Die eigene Identität definieren und keine fremde Rolle übernehmen: Was bedeutet für dich Identität?
Nichts. Ich denke oft, dass ich über Identitäten schreibe. Es ist jedoch mehr der Konflikt mit meinen eigenen Lebensumständen oder Erinnerungen. Es ist wichtig, dass man weiß, wo man in der Gesellschaft steht. Das hat etwas mit der eigenen Geschichte zu tun – und das wird häufig mit Identität verknüpft. Man kann das jedoch nicht so pauschal sehen. Identität ist nicht übertragbar. Meine Lebensumstände sind nicht die gleichen wie die von Menschen, welche dieselbe „Identität“ haben. Identität kann ein Hilfsmittel sein, die Realität zu verstehen. Sie ist jedoch nicht die Lösung an sich.
Siehst du weitere Probleme im Journalismus?
Es kommt darauf an, wo man im Journalismus tätig ist. Als ein Hauptproblem sehe ich jedoch auf jeden Fall den Einstieg in diese Branche. Oft sind mehr die persönlichen Kontakte als die Kompetenzen entscheidend.
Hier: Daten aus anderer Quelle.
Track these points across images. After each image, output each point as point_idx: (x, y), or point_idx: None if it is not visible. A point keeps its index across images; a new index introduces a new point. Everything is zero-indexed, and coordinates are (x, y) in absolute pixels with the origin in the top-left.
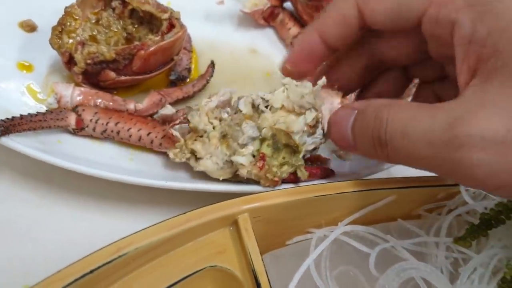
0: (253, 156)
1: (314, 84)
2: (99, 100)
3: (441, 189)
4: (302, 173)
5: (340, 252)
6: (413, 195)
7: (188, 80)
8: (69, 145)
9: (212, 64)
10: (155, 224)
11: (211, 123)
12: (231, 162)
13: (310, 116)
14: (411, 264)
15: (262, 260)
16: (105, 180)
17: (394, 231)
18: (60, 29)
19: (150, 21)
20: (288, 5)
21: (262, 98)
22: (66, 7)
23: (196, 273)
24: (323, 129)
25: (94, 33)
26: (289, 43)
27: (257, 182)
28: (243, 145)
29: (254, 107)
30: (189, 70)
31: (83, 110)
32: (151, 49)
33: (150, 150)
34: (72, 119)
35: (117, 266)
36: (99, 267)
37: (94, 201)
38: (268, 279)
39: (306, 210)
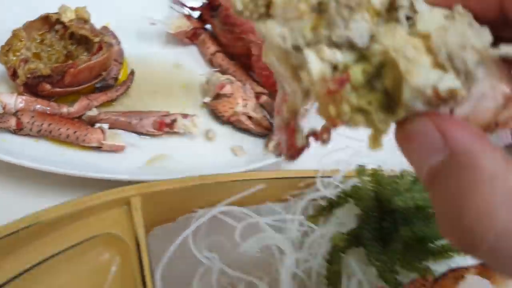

Außerdem geht es viel um die persönliche Vermarktung. Wenn diese auf der angesprochenen „Identität“ beruht, macht es das umso schwerer.
Welche Aufgabe sollte ein*e Journalist*in für sich selbst definieren?
Es sollte darum gehen, dass man Tatsachen benennen kann. Außerdem sollte man kritisch mit sich selbst und den Inhalten, die man produziert, umgehen. Ich habe oft das Gefühl, dass in der Medienbranche eine gewisse „Arroganz“ vorherrscht. Das gilt vor allem, wenn man denkt, man mache keine Fehler. Doch das stimmt nicht.
Wir haben über viele negative Themen gesprochen. Doch was lässt dich optimistisch in die Zukunft schauen?
Nichts, es gibt immer Krisen. (lacht)Klar, man kann schon optimistisch in die Zukunft schauen. Dennoch habe ich das Gefühl, dass meine Handlungsmöglichkeiten beschränkt sind. Das betrifft nicht nur die Klimakrise, sondern beispielsweise auch Fragen über die eigene Karriere. Ich denke, dieses Gefühl teile ich mit vielen jungen Menschen. Vielleicht ist es schon optimistisch, wenn man sich traut, seine Gedanken mit anderen Menschen zu teilen.